When I face hard things (as in anyone in life must), I grow. The Lord uses everything for a purpose. He does not leave us as we are. He grows us. He changes us to be more like Him. It is often painful. We must die to ourselves over and over again. Elizabeth Elliot used the analogy of an acorn. An acorn must die for there to be a magnificent oak tree. But no one ever looks at an oak tree and wishes for the acorn. That is what the Lord has done with EDS. It has changed me, it has grown me, it has taught me lessons I never would have learned otherwise. And I am thankful.
Sometimes I look at this fragile body of mine and I am frustrated. I want to run. I don’t want to be so fatigued that it is hard to function. I don’t want to be in pain. Then the Lord shows me- I am fearfully and wonderfully made. He knit me together for a purpose. He allowed me to have EDS for a reason. And I am thankful.

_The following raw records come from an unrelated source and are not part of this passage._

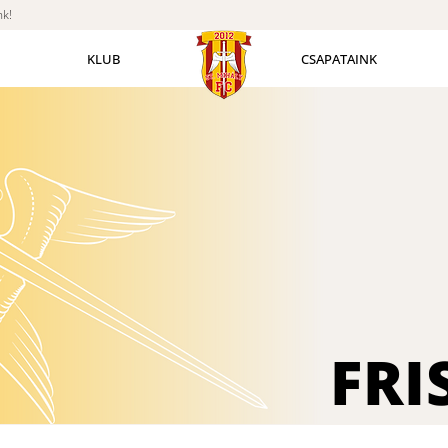
nk!
KLUB
CSAPATAINK
FRI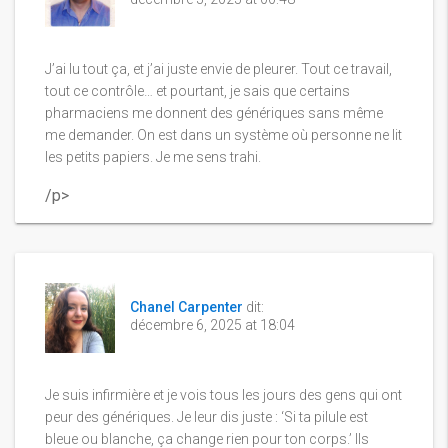
J’ai lu tout ça, et j’ai juste envie de pleurer. Tout ce travail,
tout ce contrôle… et pourtant, je sais que certains
pharmaciens me donnent des génériques sans même
me demander. On est dans un système où personne ne lit
les petits papiers. Je me sens trahi.
/p>
Chanel Carpenter
dit:
décembre 6, 2025 at 18:04
Je suis infirmière et je vois tous les jours des gens qui ont
peur des génériques. Je leur dis juste : ‘Si ta pilule est
bleue ou blanche, ça change rien pour ton corps.’ Ils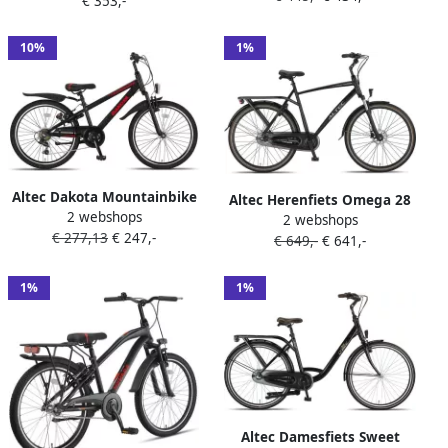
€ 353,-
Brakes Matzwart
10%
1%
Altec Dakota Mountainbike
Altec Herenfiets Omega 28
2 webshops
Jongensfiets 24 Inch
2 webshops
Inch 55 cm Heren 7V
€ 277,13
€ 247,-
Kinderfiets voor 8 tot 12
€ 649,-
€ 641,-
Hydraulische schijfrem
Jaar 130-145 cm 7V V-Brakes
Matzwart
Zwart
1%
1%
Altec Damesfiets Sweet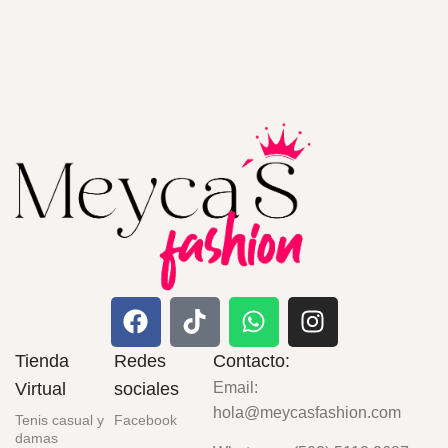
Tienda
Redes
Contacto:
Virtual
sociales
Email:
hola@meycasfashion.com
Tenis casual y
Facebook
damas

This summer, I have been reading The Screwtape Letters by C.S. Lewis. It has really made me see things in a different light. I love it! It is a little bit hard to read because you have to think about it, but it is worth it! One thing that it has really made me realize to a whole new level is this- don’t be distracted. I am distracted. So distracted. But in my distractedness, I am missing out. If I am distracted, I am as good as not here. If I am distracted, I am not doing what the Lord has created me to do. We have a higher purpose than being distracted. So I am trying to get rid of things that might distract me from living in light of eternity. My big one is my phone. If I am mindlessly scrolling, I am not investing in what matters! Now, phones are wonderful, they allow me to communicate with people I wouldn’t otherwise be able to. But, scrolling through Pinterest, Instagram, or Facebook more than once a week is distracting and unnecessary. So, I am trying to be less distracted so that I can honor the Lord with my time. Also, I highly recommend The Screwtape Letters! 😉
Thanks for reading this long, squirrely blog post! Happy Sunday!